C чего всё началось: c каким «интеллектуальным багажом» автор этих строк лет, тридцать пять тому назад, в свои четверть века решил, что писательство – это то, чем ему нужно заниматься? Этот багаж: чемодан, саквояж, картина, картонка и… а может быть следовало начать с «Чижика, собаки, Петьки забияки, обезьяны, попугая» и так далее?
Но что совершенно очевидно, что багаж содержал полученного как раз тогда когда необходимо, Марка Твена с его «Принцем и нищим». Не сразу, но лет через десять, наряду с прелестями я сумел разглядеть халтуру у Семюэля Клеменса. Замеченные у мэтра недостатки, кроме всего прочего, послужили причиной смелости, дескать «не боги горшки обжигают».

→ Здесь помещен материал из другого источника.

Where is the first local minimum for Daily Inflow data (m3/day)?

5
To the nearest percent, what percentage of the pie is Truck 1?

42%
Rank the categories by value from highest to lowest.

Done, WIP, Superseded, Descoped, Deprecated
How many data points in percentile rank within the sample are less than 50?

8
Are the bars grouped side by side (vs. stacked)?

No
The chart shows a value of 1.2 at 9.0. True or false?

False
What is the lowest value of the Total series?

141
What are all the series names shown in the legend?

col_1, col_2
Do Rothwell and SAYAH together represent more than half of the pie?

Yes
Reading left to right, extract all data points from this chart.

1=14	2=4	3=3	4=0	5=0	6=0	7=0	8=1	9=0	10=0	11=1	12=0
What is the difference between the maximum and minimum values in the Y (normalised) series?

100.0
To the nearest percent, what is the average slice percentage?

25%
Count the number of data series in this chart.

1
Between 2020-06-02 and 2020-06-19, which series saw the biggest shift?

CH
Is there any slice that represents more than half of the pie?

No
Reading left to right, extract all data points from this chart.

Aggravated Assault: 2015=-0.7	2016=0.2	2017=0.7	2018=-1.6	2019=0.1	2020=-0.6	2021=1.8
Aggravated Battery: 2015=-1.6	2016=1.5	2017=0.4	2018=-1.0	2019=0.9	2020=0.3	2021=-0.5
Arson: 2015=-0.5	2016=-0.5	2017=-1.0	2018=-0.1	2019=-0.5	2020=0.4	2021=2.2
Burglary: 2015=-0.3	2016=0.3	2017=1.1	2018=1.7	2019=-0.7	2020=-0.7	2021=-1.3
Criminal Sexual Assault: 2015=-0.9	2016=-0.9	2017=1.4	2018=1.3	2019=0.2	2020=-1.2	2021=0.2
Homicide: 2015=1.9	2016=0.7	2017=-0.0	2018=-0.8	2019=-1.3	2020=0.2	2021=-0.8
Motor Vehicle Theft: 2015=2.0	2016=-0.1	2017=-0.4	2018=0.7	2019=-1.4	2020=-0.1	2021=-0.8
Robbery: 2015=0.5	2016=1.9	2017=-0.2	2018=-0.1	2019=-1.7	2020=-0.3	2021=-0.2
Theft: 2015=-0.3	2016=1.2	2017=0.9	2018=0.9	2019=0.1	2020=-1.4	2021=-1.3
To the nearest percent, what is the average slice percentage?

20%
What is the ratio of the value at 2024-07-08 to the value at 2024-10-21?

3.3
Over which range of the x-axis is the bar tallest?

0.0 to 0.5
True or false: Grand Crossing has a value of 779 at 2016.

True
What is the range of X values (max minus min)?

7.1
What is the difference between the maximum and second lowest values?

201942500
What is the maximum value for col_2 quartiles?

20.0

Отправной точкой были пираты Стивенсона с небесно чистой Катрионой. А так же Куперовские могикане, благополучно пройденные в период отрочества, что позволила впоследствии уже к ним не возвращаться. Зато Джонатан Свифта с большим удовольствием читал и в детском переложении и в переводе для взрослых. До университета. Таким образом, на студенческой скамье я Свифта только освежил в памяти… время от времени увлекшись, перечитывал несколько случайных страниц.
Сей достославный аббат шутил над тягой неких ученых с летающего острова Лапута добывать из чего-то конфетки. С развитием наук люди таки научились это делать. Правда продукт пока ещё получается не очень, но все впереди.
Начало списка получается состоящим из европейских имен, в этом нет ничего удивительного европейцы по части легких умственных процедур всегда были далеко впереди. Мы с вами к интеллектуальной деятельности относимся серьёзно.
Что же касается творчества соплеменников, то изучение его началось вне всяких сомнений с русских народных сказок. Сказка Ершова «Конёк-горбунок». Сказы Бажова. Продолжились сказки тоже русскими, но уже советскими сказками, сказами и сказаньями. Уж очень много времени было на них потрачено.
Вернувшись ненадолго в Детство-Отрочество, вспомним добрым словом писателя Астафьева. Почему не Горького с Толстым? По алфавиту? Не только. По хронологии и психологии Астафьев мне конечно ближе. Он мой современник, что бы там ни говорили про «горизонтальную и вертикальную» близость. Нижегородец Пешков был ближе ко мне территориально, Астафьев социально. А таким как Николенька Иртеньев, я, наверное, хотел бы быть.
Однажды я подумал про Астафьева: «серьезный человек, живший в серьезное время». А подумав записал, чтобы не вырубили топором. Но то, что не вырубишь топором, может потихоньку само рассыпаться в труху. Для афоризма сгодится, но все афоризмы приблизительны. Не так уж серьезно он относился к себе и окружающему. Сохранил способность улыбаться. Есть другой сибиряк, Распутин – вот уж кто серьезен и не склонен лыбиться попусту. К счастью был еще Кир Булычев, в компании которого можно было похихикать над окружающим. Ну так, по-доброму.
Я начал читать-почитывать, чтобы потом перейти к пописыванию, в компании тридцати оболтусов. Думаю, ни один из них в данный момент уже книг не читает. А некоторых давно уже и в живых нет. Невозможно жить в обществе и не перенять что-то у этого общества - я и перенял частично их к этому предмету отношение - снисходительно-презрительное. Но к счастью, или к несчастью, не до конца.